Let a class behave like it’s a list in Python

If you want only part of the list behavior, use composition (i.e. your instances hold a reference to an actual list) and implement only the methods necessary for the behavior you desire. These methods should delegate the work to the actual list any instance of your class holds a reference to, for example:

def __getitem__(self, item):
    return self.li[item] # delegate to li.__getitem__

Implementing __getitem__ alone will give you a surprising amount of features, for example iteration and slicing.

>>> class WrappedList:
...     def __init__(self, lst):
...         self._lst = lst
...     def __getitem__(self, item):
...         return self._lst[item]
... 
>>> w = WrappedList([1, 2, 3])
>>> for x in w:
...     x
... 
1
2
3
>>> w[1:]
[2, 3]

If you want the full behavior of a list, inherit from collections.UserList. UserList is a full Python implementation of the list datatype.

So why not inherit from list directly?

One major problem with inheriting directly from list (or any other builtin written in C) is that the code of the builtins may or may not call special methods overridden in classes defined by the user. Here’s a relevant excerpt from the pypy docs:

Officially, CPython has no rule at all for when exactly overridden method of subclasses of built-in types get implicitly called or not. As an approximation, these methods are never called by other built-in methods of the same object.

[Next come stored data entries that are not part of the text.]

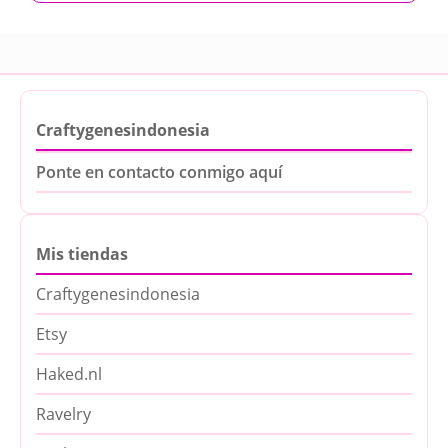
Craftygenesindonesia
Ponte en contacto conmigo aquí
Mis tiendas
Craftygenesindonesia
Etsy
Haked.nl
Ravelry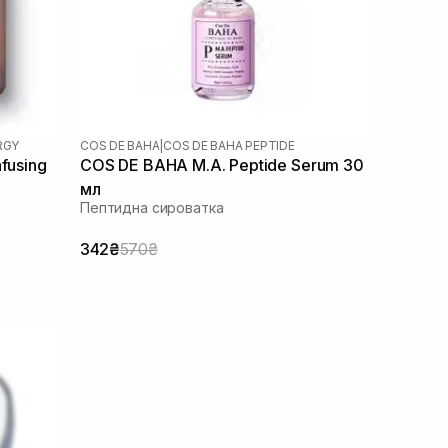
RGY
COS DE BAHA
|
COS DE BAHA PEPTIDE
fusing
COS DE BAHA M.A. Peptide Serum 30
мл
Пептидна сироватка
342₴
570₴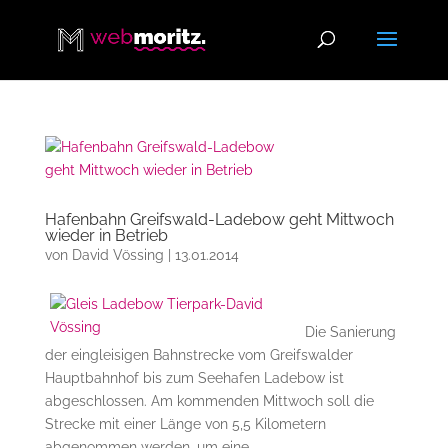
Hafenbahn Greifswald-Ladebow geht Mittwoch
wieder in Betrieb
von
David Vössing
|
13.01.2014
Die Sanierung
der eingleisigen Bahnstrecke vom Greifswalder
Hauptbahnhof bis zum Seehafen Ladebow ist
abgeschlossen. Am kommenden Mittwoch soll die
Strecke mit einer Länge von 5,5 Kilometern
abgenommen werden, um eine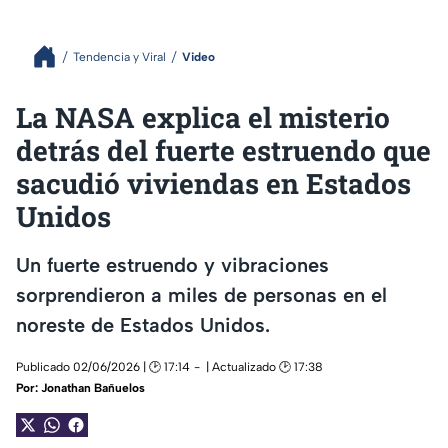
Tendencia y Viral
Video
La NASA explica el misterio
detrás del fuerte estruendo que
sacudió viviendas en Estados
Unidos
Un fuerte estruendo y vibraciones
sorprendieron a miles de personas en el
noreste de Estados Unidos.
Publicado 02/06/2026 | 🕑 17:14
| Actualizado 🕑 17:38
Por:
Jonathan Bañuelos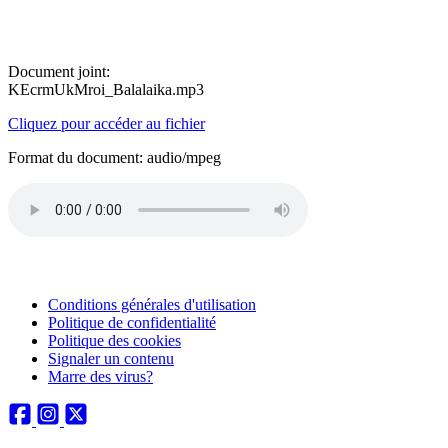
Document joint:
KEcrmUkMroi_Balalaika.mp3
Cliquez pour accéder au fichier
Format du document: audio/mpeg
Conditions générales d'utilisation
Politique de confidentialité
Politique des cookies
Signaler un contenu
Marre des virus?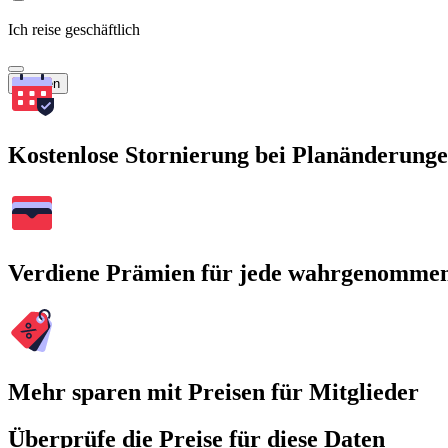
Ich reise geschäftlich
Suchen
Kostenlose Stornierung bei Planänderung
Verdiene Prämien für jede wahrgenomme
Mehr sparen mit Preisen für Mitglieder
Überprüfe die Preise für diese Daten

For example, an overridden __getitem__ in a subclass of dict will not be called by e.g. the built-in get method.

Another quote, from Luciano Ramalho’s Fluent Python, page 351:

Subclassing built-in types like dict or list or str directly is error-
prone because the built-in methods mostly ignore user-defined
overrides. Instead of subclassing the built-ins, derive your classes
from UserDict , UserList and UserString from the collections
module, which are designed to be easily extended.

… and more, page 370+:

Misbehaving built-ins: bug or feature?
The built-in dict , list and str types are essential building blocks of Python itself, so
they must be fast — any performance issues in them would severely impact pretty much
everything else. That’s why CPython adopted the shortcuts that cause their built-in
methods to misbehave by not cooperating with methods overridden by subclasses.

After playing around a bit, the issues with the list builtin seem to be less critical (I tried to break it in Python 3.4 for a while but did not find a really obvious unexpected behavior), but I still wanted to post a demonstration of what can happen in principle, so here’s one with a dict and a UserDict:

>>> class MyDict(dict):
...     def __setitem__(self, key, value):
...         super().__setitem__(key, [value])
... 
>>> d = MyDict(a=1)
>>> d
{'a': 1}

>>> class MyUserDict(UserDict):
...     def __setitem__(self, key, value):
...         super().__setitem__(key, [value])
... 
>>> m = MyUserDict(a=1)
>>> m
{'a': [1]}

As you can see, the __init__ method from dict ignored the overridden __setitem__ method, while the __init__ method from our UserDict did not.